古舘は、“取り返しがつかない”渡邊役で、司法試験に落ち続け、家族から無心している54歳の男性を表現する。
「加藤くんという才能あふれた作家と若い俳優たちとの仕事は楽しかったです。しかし半屋外の豪華邸宅で寒さに耐えながらの長時間の撮影は、最年長者のおじさんにはなかなか大変でした。スタジオパートもセリフが多くて、覚えたつもりでも忘れてゆく脳みそと必死に闘いながら頑張りました。おじさんはいつも必死です」と撮影の苦労と自身の役づくりへの挑戦を語り、「いい作品に仕上がってたらいいな〜。出来上がりが楽しみです」と期待を寄せる。
平原は、SNSビジネスで成功を収めるも、大手ホテルから不当な扱いを受ける40代“起業家”の真吾役を担う。
「最初、このお話をいただいた時に、ドラマで加藤拓也くんの作品に関われること、そして素晴らしいキャストの方々と共演できる事に興奮しました。加藤くんの脚本はファンタジー要素はあっても、結局は人間そのものを描いていて、見る人に何かしら当てはまったり、『あぁ~何か分かるわその感じ』と共感できるんじゃないかと思います。演出も俳優の感じたまま演じさせてくれて、演技のすり合わせもスムーズで本当にやりやすい。共演者の方々とも少ない時間でしたが、現場で楽しく作品作りに没頭できました。各人物のいろいろなストーリーを楽しめる素晴らしい作品になっているので、ぜひご覧になってください」と、加藤作品の魅力を表しながら、本作への参加とその経験について熱く語る。
中嶋は、高校の時に交際した同級生が行方不明になり、音信不通になる“好奇心”の50代・井口役を務める。
「それは、心地よい違和感と、得も言われぬ親和性が共存する世界観。未体験なのに、妙に肌なじみのよさがある――。全くもって、奇妙な体験なのです。初めて脚本を読んだ時から、撮影の間も、撮影を終えてしまった今も、なんだか静かに興奮しています。誰かとシェアしたいけど、非常に個人的な感覚のような気もしていて、なにやら胸がドキドキします。大人になって、こういう気持ちになったことって、あったかなぁ。早く誰か、『滅相も無い』という体験を共有できる人が現れてくれないものかと、実はひそかに待っているところです」と、作品への深い愛着をにじませる。
窪田が扮する“夢うつつ”の岡本は、小学生の頃、祖母の実家で夢と現の境が分からなくなる経験した30代の男性。

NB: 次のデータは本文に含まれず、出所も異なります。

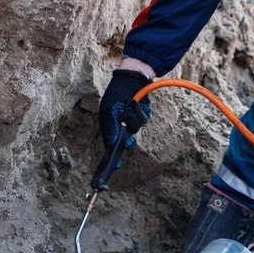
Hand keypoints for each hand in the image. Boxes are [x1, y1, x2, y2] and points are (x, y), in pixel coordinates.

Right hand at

窪田は「加藤くんとまた仕事ができて心底うれしかったです。脚本も演出も斬新でとても刺激的な現場でした。日常に突如巨大な穴が現れて、それがどこにつながってるかも分からない。天国なのか地獄なのか。その人にとって都合のいい理由でいつでも入ることができる穴が存在したら、人にはどんな心理が働くのか。清算したい過去、トラウマ、カルマ、人間の真髄が描かれた群像劇をお楽しみください」と呼び掛ける。
堤は、穴を信仰する団体の教祖・小澤役を演じる。
「加藤拓也監督の独特の感性が詰め込まれた、とにかく不思議な作品なので、撮影に入るまでも悩む日々が続いたんですが、楽しく撮影することができました。でもきっと登場人物たちに共感できる部分がたくさんあると思うので、物語をどう解釈するか、自分たちだったらどうするか、そんなことを考えながら見ていただけたらと思います。とにかく、出来上がりをすごく楽しみにしています」と期待に胸を膨らませている。
加藤氏は「映画や演劇を作ってきましたが、演劇をやれば映像的だ、映画をやれば演劇的だと言われることに嫌気が差し、今回はそのどちらの手法をも持ち込み、そのどちらでもない『滅相も無い』というドラマを作りました。映画的、演劇的の定義がはっきりとしている前提です。このドラマに集まってくれた俳優、スタッフ、それから2023年2月、松本市で演劇をしている時に会いに来てくれたプロデューサーたちのおかげで、このドラマは産まれることができました。この場を借りてお礼申し上げます。そしてこれから観客の皆さんも最後までお楽しみください」と制作の経緯と、作品への思いを語っている。